Thursday, February 12, 2015

Half-Baked Meyer Lemon Sweetheart Tart


Happy Valentine's Day! Well, technically there are still 2 days left, but I DO have a sweet treat for you, a Half-Baked Meyer Lemon Sweetheart Tart! Why half baked? Because only the crust gets baked! The rest is easy peasy Meyer lemon squeezy - you pop it in the fridge after mixing and let it do its thing. Lightly tangy and sweet Meyer lemon blended with smooth cream cheese, sweetened condensed milk, and Cool Whip come together for a lovely dessert for your sweetheart. Strawberries that look like tiny hearts on top, what could be better?


As far as the crust goes, I thought a shortbread would be a nice base for the lemony treat. I have never made shortbread cookies as I very much prefer stuff with chocolate, so I searched for a chewy shortbread recipe and came across this one from In the Kitchen with Don. While you are at it, please visit his page to check out other recipes as well!

This recipe yields two tarts. You can always halve the recipe, but, why would you want to? ;) 

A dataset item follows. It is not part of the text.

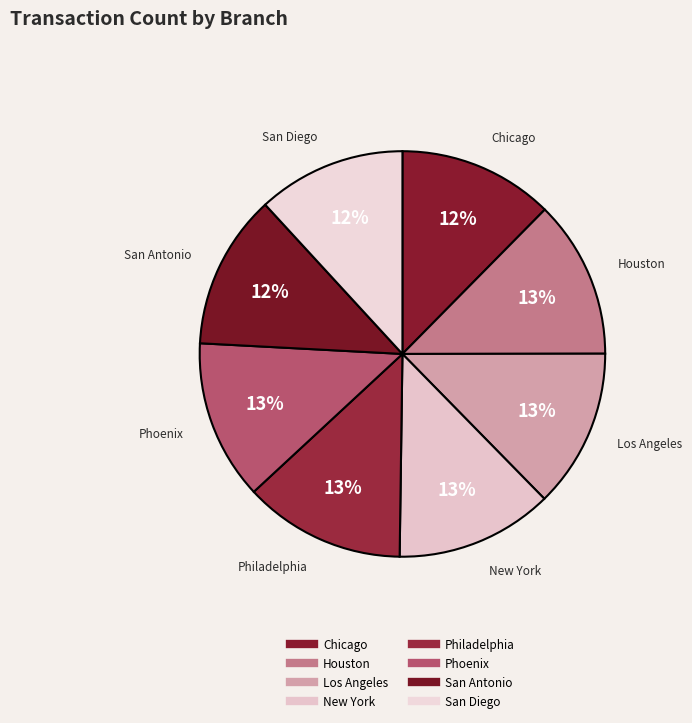

Count the number of slices in the pie.

8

Shortbread Crust (by In the Kitchen with Don):
1 cup softened butter
1 cup white sugar
1 egg
1/2 tsp. vanilla
pinch of salt
2 cups of flour


Filling:
1 tub Cool Whip (I used the Extra Creamy)
1 brick of cream cheese, softened
1 14oz can sweetened condensed milk
1/2 cup Meyer lemon juice (the juice of 2 lemons)
1 TBSP grated Meyer lemon rind
1 pint of sliced strawberries for garnish

Step one, the CRUST:
1.) Preheat the oven to 350. Cream the butter with the sugar until light and fluffy.   
2.) Beat in the egg and vanilla, then mix in the flour and salt. It will make a slightly sticky and stiff dough. 
3.) Separate into two parts, and press the dough into the bottom and up the sides of 2 10" tart pans with your hand  - you may have to sprinkle flour on your hands to keep the dough from sticking. (Set one batch aside if you only have one pan). Bake for 20 minutes and cool in tart pan completely.  

Step two, the FILLING:
1.) Cream the Cool Whip and cream cheese with the whisk attachment on a stand mixer or a hand mixer until creamy. Add sweetened condensed milk slowly and beat until blended. 
2.) Slowly pour the Meyer lemon juice in (so as not to make a mess) and sprinkle the grated rind in and mix. 
3.) Spoon the filling into the 2 cooled shortbread crusts, smooth with an offset spatula (if available) and refrigerate for about 2-4 hours. Slice your strawberries and add for garnish prior to serving. Enjoy! 


Thank you so much for looking! Now go bake something (halfway) and spread some YUM!